» **Instructions for the task**: Scan the records below. List lines holding "Nganjuk".

» **Record excerpts**:
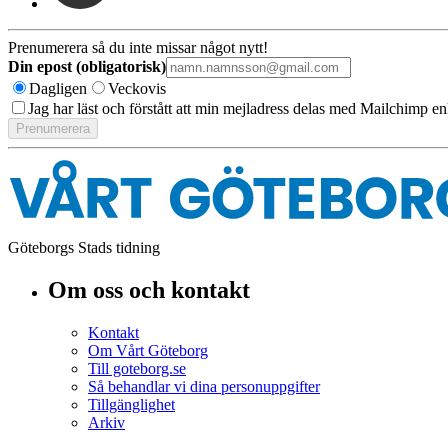
Prenumerera så du inte missar något nytt!
Din epost (obligatorisk)
Dagligen
Veckovis
Jag har läst och förstått att min mejladress delas med Mailchimp en
Göteborgs Stads tidning
Om oss och kontakt
Kontakt
Om Vårt Göteborg
Till goteborg.se
Så behandlar vi dina personuppgifter
Tillgänglighet
Arkiv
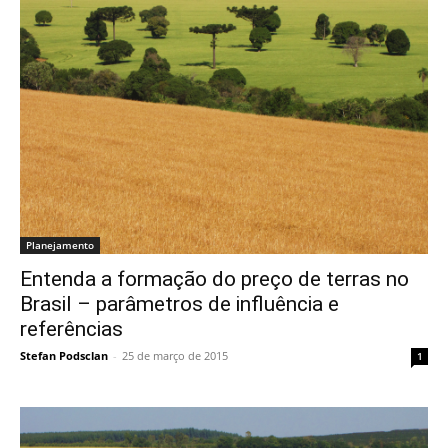
Planejamento
Entenda a formação do preço de terras no
Brasil – parâmetros de influência e
referências
Stefan Podsclan
-
25 de março de 2015
1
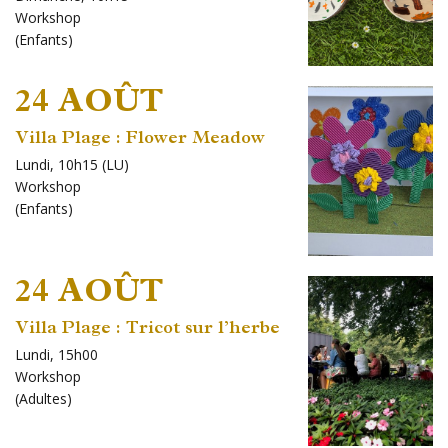
Workshop
(
Enfants
)
24 AOÛT
Villa Plage : Flower Meadow
Lundi, 10h15 (LU)
Workshop
(
Enfants
)
24 AOÛT
Villa Plage : Tricot sur l’herbe
Lundi, 15h00
Workshop
(
Adultes
)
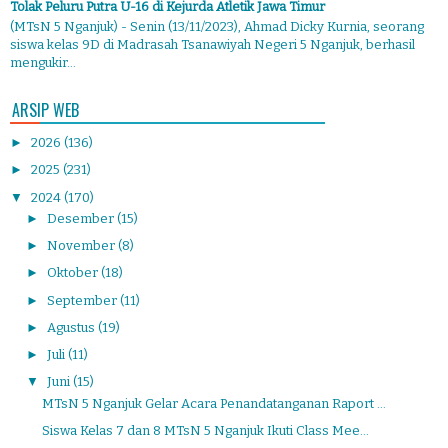
Tolak Peluru Putra U-16 di Kejurda Atletik Jawa Timur
(MTsN 5 Nganjuk) - Senin (13/11/2023), Ahmad Dicky Kurnia, seorang
siswa kelas 9D di Madrasah Tsanawiyah Negeri 5 Nganjuk, berhasil
mengukir...
ARSIP WEB
►
2026
(136)
►
2025
(231)
▼
2024
(170)
►
Desember
(15)
►
November
(8)
►
Oktober
(18)
►
September
(11)
►
Agustus
(19)
►
Juli
(11)
▼
Juni
(15)
MTsN 5 Nganjuk Gelar Acara Penandatanganan Raport ...
Siswa Kelas 7 dan 8 MTsN 5 Nganjuk Ikuti Class Mee...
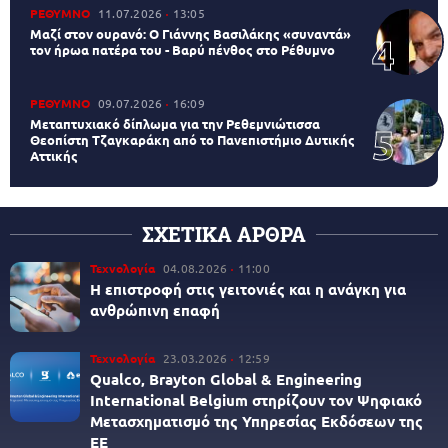
ΡΕΘΥΜΝΟ
11.07.2026
13:05
Μαζί στον ουρανό: Ο Γιάννης Βασιλάκης «συναντά»
τον ήρωα πατέρα του - Βαρύ πένθος στο Ρέθυμνο
ΡΕΘΥΜΝΟ
09.07.2026
16:09
Μεταπτυχιακό δίπλωμα για την Ρεθεμνιώτισσα
Θεοπίστη Τζαγκαράκη από το Πανεπιστήμιο Δυτικής
Αττικής
ΣΧΕΤΙΚΑ ΑΡΘΡΑ
Τεχνολογία
04.08.2026
11:00
Η επιστροφή στις γειτονιές και η ανάγκη για
ανθρώπινη επαφή
Τεχνολογία
23.03.2026
12:59
Qualco, Brayton Global & Engineering
International Belgium στηρίζουν τον Ψηφιακό
Μετασχηματισμό της Υπηρεσίας Εκδόσεων της
ΕΕ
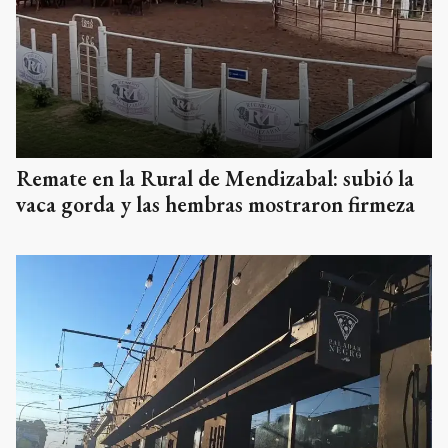
Remate en la Rural de Mendizabal: subió la
vaca gorda y las hembras mostraron firmeza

» **Answer to this problem**:
(MTsN 5 Nganjuk) - Senin (13/11/2023), Ahmad Dicky Kurnia, seorang
siswa kelas 9D di Madrasah Tsanawiyah Negeri 5 Nganjuk, berhasil
MTsN 5 Nganjuk Gelar Acara Penandatanganan Raport ...
Siswa Kelas 7 dan 8 MTsN 5 Nganjuk Ikuti Class Mee...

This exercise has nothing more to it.